Well, Bhutan is focused on Climate Change, and on carbon footprints and so forth — and that is hardly the stamp for glorifying indigenous knowledge systems. Bhutan’s ruler, the King, is fixated on maintaining a high score on the Happiness Index — which is not viewed by all Bhutanese with great joy. A Bhutanese woman was interviewed by a foreign journalist recently, and when asked about the King and his fondness for maintaining high-marks on the Happiness Index, she replied, ‘life is not something that is to be happy about, it is something to endure.”!

That is a digression, but at best there is an amalgam of thought systems in the most ‘traditional’ of countries and that is not surprising — Sri Lankan thinkers who speak of a Buddhist value system should ideally be able to identify with that, because the Buddha taught the Middle Way or Path, which simply means the avoidance of extremes. Extreme fealty to indigenous thought systems is not seen to satisfy people’s general yearning for a better quality of life, or better standards of living.

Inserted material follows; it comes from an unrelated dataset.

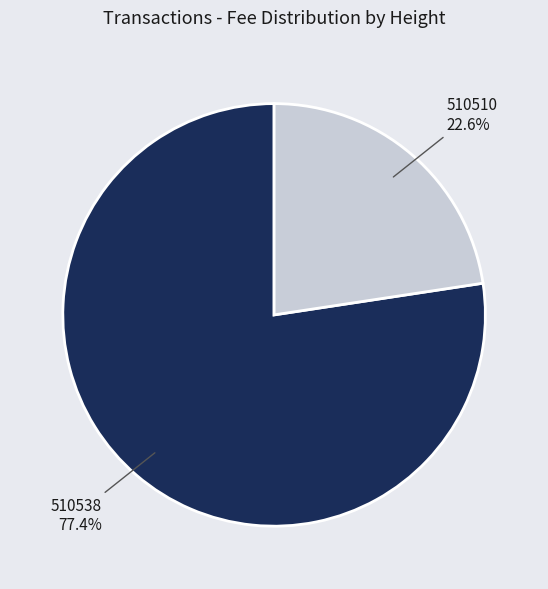

What percentage do 510510 and 510538 together represent?

100.0%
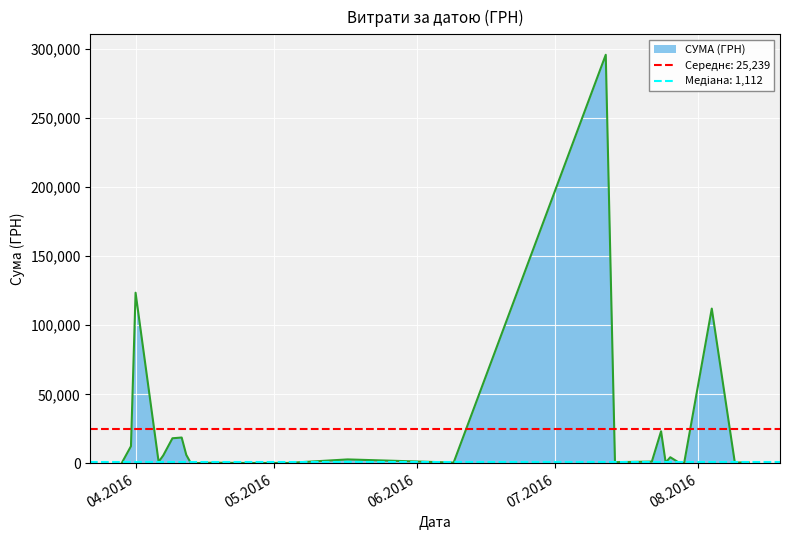

What is the minimum value shown in the chart?

11.2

Mahatma Gandhi said we are our own slaves, not of the British. “The British cannot be here, if we do not want them to”, he said bluntly. Often, it seems the idea that we should eschew Eurocentric knowledge systems completely, is a way of overcompensating — and being ‘our own slaves’. Eurocentric thought systems are associated with better economies, and that is a fact.

As far as such overcompensation is concerned, it seems China did not do it, or Japan did not do it, or South Korea did not do it — and neither did Bhutan. So there is no need for Sri Lanka to do it. Of course, we need to explore more environmentally friendly ways of doing things, but in none of these areas should we be dogmatic.

Happy medium

It seems the policymakers want to strike a happy medium here in Sri Lanka — there is a push towards digitization and e-commerce, etc., and that certainly does not indicate that there is any obsession with being ‘isolated’. In Japan, one counter colonial or rather counter imperial trend — because Japan was never colonized per se — was to be nationalist in the extreme, but these movements have always been at the margins of society.

It is easy to see why Japan for long remained the world’s second largest economy, and was only displaced from that spot fairly recently by China. Japan was able to build this economy and consequently to offer the quality of life that is enjoyed by the people by having an amalgam of knowledge systems which at times tilted heavily towards Western knowledge systems, particularly when the Japanese had to engage with global capitalism.

It does not seem likely that we would enjoy reinventing the wheel and going totally indigenous. Anyone who thinks abandoning all other knowledge and going indigenous is good, probably does not think of the poor harried commuter or the poor harried housewife, for whom ‘a better standard of living’ means just that — better transportation, better and more efficient domestic equipment, etc.

They could not care less which knowledge systems provide them that, and who is to blame them for that mindset?

We should not exactly call for a curse on the houses of those who shriek for indigenous thought systems and become obsessive about it — but we can treat these people with a little bit of good humor, and plain old fraternal laughter. If they want to debate the matter any further, they can be told to talk to somebody on a ramshackle bus who wishes dearly that there was a more comfortable tube-train transportation system, so he or she does not have to suffer the travails of unendurable bus travel, when providing for family.